Alexander von Humboldt is credited with inventing natural history as we know it today. He was the first European scientist to explore the natural history of South America. He got his greatest insight not from the grand sweep of rainforest, but by studying a single mountain. This insight was the interrelatedness of all living beings. His Personal Narrative is one of the most influential works ever published. Its influence stretches from Charles Darwin to the present. Von Humboldt emphasised that nature had to be experienced through feelings.

Charles Darwin travelled the world on the exploration ship HMS Beagle, gaining the biggest of big pictures of the natural world. But his great discovery took root while visiting an archipelago of small islands. These discoveries were tested and refined at Down House, a small place he lived most of his life. There he wrote On the Origin of Species, first published in 1859. It isacknowledged as one of the greatest and most influential books ever written. It too is still in print.

Henri David Thoreau's Walden was published in 1854. It is his account of living the simple life close to nature. For more than a year he lived in a cabin in a small piece of bush, or woods as he called it, in the northeast of the USA. It was a year of contemplation and observation on nature, our relationship with her and the philosophy of life. Science, feelings, philosophy were his strengths and to this day influence how we think about nature.

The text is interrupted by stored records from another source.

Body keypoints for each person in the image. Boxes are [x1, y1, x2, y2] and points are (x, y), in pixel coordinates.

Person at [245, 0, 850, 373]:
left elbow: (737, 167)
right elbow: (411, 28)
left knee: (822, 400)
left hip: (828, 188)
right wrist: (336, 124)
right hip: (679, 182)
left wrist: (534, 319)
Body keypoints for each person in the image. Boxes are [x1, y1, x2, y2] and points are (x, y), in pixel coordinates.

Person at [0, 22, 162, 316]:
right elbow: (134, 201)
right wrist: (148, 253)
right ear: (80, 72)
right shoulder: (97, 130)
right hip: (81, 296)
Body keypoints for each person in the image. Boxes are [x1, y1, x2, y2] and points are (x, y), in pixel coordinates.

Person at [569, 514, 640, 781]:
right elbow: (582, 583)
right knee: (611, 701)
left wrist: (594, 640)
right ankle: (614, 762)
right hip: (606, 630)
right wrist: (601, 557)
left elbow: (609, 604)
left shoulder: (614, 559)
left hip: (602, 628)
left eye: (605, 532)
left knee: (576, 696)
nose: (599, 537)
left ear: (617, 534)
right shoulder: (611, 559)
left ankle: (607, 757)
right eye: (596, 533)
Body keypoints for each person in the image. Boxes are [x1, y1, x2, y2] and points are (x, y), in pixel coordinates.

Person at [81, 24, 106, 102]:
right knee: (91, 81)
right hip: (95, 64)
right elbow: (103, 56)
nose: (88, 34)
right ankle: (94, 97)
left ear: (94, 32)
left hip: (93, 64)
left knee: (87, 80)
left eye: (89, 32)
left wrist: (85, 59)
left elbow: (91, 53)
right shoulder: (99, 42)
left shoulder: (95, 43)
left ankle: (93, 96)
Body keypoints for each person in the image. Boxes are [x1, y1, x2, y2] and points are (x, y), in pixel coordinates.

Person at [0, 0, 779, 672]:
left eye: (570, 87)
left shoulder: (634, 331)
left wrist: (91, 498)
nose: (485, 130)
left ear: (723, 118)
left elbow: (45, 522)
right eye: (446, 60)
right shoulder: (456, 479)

Jean Henri Fabre lived for the last 35 years of his life on a small abandoned farm with infertile soils in the South of France. To him it was a piece of paradise. Here he studied mostly insects – closely, creatively, scientifically. In the process he invented a new branch of science; that of animal behaviour. His ten volume Souvenirs Entomologiques was published between 1879 and 1909. It continues to influence how we look at insects and other invertebrates.

Aldo Leopold was one of the most perceptive nature writers and with Rachel Carson (author of Silent Spring) the founder of the conservation movement we know today. After travels throughout the USA, Leopold, like Fabre, aquired a small, run-down farm with infertile soils. In his case in the State of Wisconsin. It was there, at what he called “The Shack”, that he wrote so brilliantly about nature and formulated his idea of The Land Ethic, a major catalyst in nature conservation. “The Shack” is now a much visited conservation reference point.

Peter Wahlleben in Germany and Suzanne Simard in Canada made revolutionary discoveries about trees in studies in small forests.  They reveal them in The Hidden Life of Trees - What they Feel, How they Communicate  (Wohlleben – 2015) and in Finding the Mother Tree – Uncovering the Wisdom and Intelligence of the Forest (Simard – 2021). In time these works will be as far reaching in our perception of nature as the milestones mentioned above.

These milestones, as well as others, formulate how we think about nature. They are enduring and influential. All these ideas and insights were discovered in small places. 

 

A new milestone is needed now more than ever and, I believe, is in the process of being formed. It has to do with re-connecting with nature through our feelings on one level and the scourge of climate change on another. What shape it will eventually take is difficult to say. But to achieve it, we’ll need the wisdom bestowed by small holdings.

 

I do not pretend to be in the same league as those who created the above milestones. Bulurru, however, could play a part. Having been observed and documented for more than 30 years, the foundation has been laid.